La pianta si secca e muore. A me piacciono gli animali, però è la prima volta che capita questo disastro irreparabile. Il raccolto è andato tutto perduto». Fabio Perco invita alla cautela su questa delicata situazione. «Intanto le oche non sono targate - dice - quindi non è sicura la loro provenienza. Poi non è detto che provengano dalla riserva della Cona. Potrebbero essere anche della Valle Cavanata o arrivare dalla direttamente dalla Siberia. Inoltre c'è una questione molto importante. Le oche per legge sono una specie protetta, non si toccano e sono di proprietà pubblica, come i boschi.
Il direttore della società agricola, Pascutto, sottolinea per questa occasione la scarsa sensibilità delle istituzioni sul problema. Sostiene di aver parlato anche con l'Ispettorato agricolo della Regione, ma avrebbero risposto che la questione non è di loro competenza.

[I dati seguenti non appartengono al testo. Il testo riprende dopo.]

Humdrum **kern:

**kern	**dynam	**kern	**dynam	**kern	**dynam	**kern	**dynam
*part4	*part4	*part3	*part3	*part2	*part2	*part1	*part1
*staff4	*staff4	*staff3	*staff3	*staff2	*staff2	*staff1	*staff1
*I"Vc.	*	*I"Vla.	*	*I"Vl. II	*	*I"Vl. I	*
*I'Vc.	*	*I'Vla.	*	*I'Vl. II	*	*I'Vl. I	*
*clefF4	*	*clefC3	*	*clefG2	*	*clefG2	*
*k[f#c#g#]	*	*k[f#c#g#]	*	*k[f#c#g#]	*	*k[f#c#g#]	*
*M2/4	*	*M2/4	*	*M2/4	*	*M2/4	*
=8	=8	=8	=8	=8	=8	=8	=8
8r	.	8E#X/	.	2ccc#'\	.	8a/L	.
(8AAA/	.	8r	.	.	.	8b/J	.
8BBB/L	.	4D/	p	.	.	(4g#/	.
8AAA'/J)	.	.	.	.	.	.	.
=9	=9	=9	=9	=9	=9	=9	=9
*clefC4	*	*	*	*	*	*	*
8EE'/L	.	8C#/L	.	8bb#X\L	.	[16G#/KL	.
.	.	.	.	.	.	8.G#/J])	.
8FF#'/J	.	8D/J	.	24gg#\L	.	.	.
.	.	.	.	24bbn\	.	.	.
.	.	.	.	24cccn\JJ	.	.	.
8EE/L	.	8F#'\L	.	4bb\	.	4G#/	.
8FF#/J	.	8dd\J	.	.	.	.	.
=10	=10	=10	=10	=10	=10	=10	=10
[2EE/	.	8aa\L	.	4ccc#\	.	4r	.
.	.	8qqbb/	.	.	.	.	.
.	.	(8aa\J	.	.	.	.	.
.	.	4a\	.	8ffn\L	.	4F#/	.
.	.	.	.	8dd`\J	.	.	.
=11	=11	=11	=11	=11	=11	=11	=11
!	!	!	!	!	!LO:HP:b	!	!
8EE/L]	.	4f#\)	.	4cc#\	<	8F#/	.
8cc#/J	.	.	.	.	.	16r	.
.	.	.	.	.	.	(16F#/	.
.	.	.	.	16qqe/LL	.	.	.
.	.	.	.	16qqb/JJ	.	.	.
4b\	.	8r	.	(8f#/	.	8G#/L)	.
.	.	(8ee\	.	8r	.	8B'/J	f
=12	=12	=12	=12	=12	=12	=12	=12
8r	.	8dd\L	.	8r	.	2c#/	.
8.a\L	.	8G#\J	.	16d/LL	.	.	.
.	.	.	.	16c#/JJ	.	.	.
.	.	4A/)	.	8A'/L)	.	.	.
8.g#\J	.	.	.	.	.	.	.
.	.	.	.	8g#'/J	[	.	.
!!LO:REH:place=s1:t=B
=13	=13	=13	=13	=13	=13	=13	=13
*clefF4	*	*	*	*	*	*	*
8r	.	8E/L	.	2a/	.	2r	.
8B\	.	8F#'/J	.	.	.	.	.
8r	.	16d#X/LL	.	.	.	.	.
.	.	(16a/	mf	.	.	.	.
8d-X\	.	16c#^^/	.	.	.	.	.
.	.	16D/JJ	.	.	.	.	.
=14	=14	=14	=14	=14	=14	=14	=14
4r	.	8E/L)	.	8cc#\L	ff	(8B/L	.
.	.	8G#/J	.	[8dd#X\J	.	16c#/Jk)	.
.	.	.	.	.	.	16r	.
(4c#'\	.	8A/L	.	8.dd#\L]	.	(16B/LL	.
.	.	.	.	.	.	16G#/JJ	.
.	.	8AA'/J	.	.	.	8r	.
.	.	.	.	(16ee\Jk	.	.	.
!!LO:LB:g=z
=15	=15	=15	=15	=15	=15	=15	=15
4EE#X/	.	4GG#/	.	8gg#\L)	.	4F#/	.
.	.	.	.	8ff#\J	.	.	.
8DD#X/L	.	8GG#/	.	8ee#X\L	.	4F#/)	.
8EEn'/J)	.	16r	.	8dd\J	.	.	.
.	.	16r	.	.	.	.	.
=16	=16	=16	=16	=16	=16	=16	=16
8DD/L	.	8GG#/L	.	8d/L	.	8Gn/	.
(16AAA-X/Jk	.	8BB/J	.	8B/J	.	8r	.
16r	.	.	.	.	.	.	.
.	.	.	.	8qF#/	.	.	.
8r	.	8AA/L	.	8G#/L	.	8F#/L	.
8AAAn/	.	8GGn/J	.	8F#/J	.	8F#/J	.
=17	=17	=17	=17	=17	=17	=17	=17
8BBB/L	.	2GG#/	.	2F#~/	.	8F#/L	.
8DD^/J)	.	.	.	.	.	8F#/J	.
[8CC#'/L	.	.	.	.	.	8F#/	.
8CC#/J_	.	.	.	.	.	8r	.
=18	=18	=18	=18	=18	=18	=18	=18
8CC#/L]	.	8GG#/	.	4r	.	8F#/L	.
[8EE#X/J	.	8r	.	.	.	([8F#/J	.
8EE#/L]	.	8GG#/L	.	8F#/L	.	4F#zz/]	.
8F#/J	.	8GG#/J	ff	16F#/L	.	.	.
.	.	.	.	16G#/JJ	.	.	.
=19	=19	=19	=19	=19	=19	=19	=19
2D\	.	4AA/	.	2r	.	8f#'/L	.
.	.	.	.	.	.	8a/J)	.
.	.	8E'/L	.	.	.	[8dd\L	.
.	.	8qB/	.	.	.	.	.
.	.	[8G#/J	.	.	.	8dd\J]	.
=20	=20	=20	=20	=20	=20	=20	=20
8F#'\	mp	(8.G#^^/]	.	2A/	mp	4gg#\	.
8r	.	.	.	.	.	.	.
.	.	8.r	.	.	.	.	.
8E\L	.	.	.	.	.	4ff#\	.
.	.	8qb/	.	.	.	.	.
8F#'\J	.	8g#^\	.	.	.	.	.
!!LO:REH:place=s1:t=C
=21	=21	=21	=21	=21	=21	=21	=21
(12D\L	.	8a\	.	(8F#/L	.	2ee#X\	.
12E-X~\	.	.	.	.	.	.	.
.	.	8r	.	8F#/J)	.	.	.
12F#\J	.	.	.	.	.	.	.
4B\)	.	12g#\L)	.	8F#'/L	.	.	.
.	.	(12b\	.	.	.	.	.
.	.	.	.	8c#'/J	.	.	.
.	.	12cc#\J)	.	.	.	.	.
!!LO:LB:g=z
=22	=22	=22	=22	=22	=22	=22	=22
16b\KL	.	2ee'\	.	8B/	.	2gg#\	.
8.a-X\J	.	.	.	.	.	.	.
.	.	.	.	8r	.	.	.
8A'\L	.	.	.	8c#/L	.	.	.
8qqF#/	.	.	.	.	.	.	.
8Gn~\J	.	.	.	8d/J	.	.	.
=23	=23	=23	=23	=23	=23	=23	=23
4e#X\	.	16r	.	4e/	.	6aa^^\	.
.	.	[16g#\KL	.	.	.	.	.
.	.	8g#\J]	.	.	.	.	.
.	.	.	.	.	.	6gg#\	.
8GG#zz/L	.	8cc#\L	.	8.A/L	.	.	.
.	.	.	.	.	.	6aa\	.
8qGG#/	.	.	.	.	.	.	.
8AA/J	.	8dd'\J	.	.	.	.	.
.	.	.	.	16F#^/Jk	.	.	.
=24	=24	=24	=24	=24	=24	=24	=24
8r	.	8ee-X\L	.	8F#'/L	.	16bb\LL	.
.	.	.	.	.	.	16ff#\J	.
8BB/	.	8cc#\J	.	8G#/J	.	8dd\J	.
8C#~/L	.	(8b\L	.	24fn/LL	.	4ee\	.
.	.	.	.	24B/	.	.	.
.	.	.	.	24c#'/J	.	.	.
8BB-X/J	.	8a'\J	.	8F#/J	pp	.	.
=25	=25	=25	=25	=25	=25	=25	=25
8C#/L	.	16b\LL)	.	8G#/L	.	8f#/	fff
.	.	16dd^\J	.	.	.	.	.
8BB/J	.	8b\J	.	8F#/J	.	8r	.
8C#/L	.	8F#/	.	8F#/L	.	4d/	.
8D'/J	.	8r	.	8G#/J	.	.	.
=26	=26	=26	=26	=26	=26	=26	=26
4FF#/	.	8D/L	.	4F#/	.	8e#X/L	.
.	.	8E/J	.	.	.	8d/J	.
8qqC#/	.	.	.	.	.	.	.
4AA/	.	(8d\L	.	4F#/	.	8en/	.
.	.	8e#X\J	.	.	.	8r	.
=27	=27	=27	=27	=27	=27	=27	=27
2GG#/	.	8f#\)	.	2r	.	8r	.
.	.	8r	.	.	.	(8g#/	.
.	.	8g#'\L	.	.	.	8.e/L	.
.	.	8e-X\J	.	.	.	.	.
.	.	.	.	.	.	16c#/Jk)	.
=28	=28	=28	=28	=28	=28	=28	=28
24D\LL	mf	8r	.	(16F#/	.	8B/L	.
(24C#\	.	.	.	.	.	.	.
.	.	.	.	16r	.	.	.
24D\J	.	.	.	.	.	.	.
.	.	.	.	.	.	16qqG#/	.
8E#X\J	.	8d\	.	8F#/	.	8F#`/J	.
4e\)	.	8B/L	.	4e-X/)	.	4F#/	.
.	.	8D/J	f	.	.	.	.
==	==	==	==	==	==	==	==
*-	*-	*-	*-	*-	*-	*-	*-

Stessa risposta pervenuta anche dalla Provincia di Gorizia che eventualmente potrebbe risarcire al massimo tremila euro di danni.
«Sono arrivati i vigili urbani di San Canzian - ha affermato Pascutto - poiché la questione ricade sul loro territorio. Hanno provveduto a fare alcune foto e a stendere un verbale. Ma di più non possono fare. Un disastro, questo, che inciderà sul bilancio dell'azienda».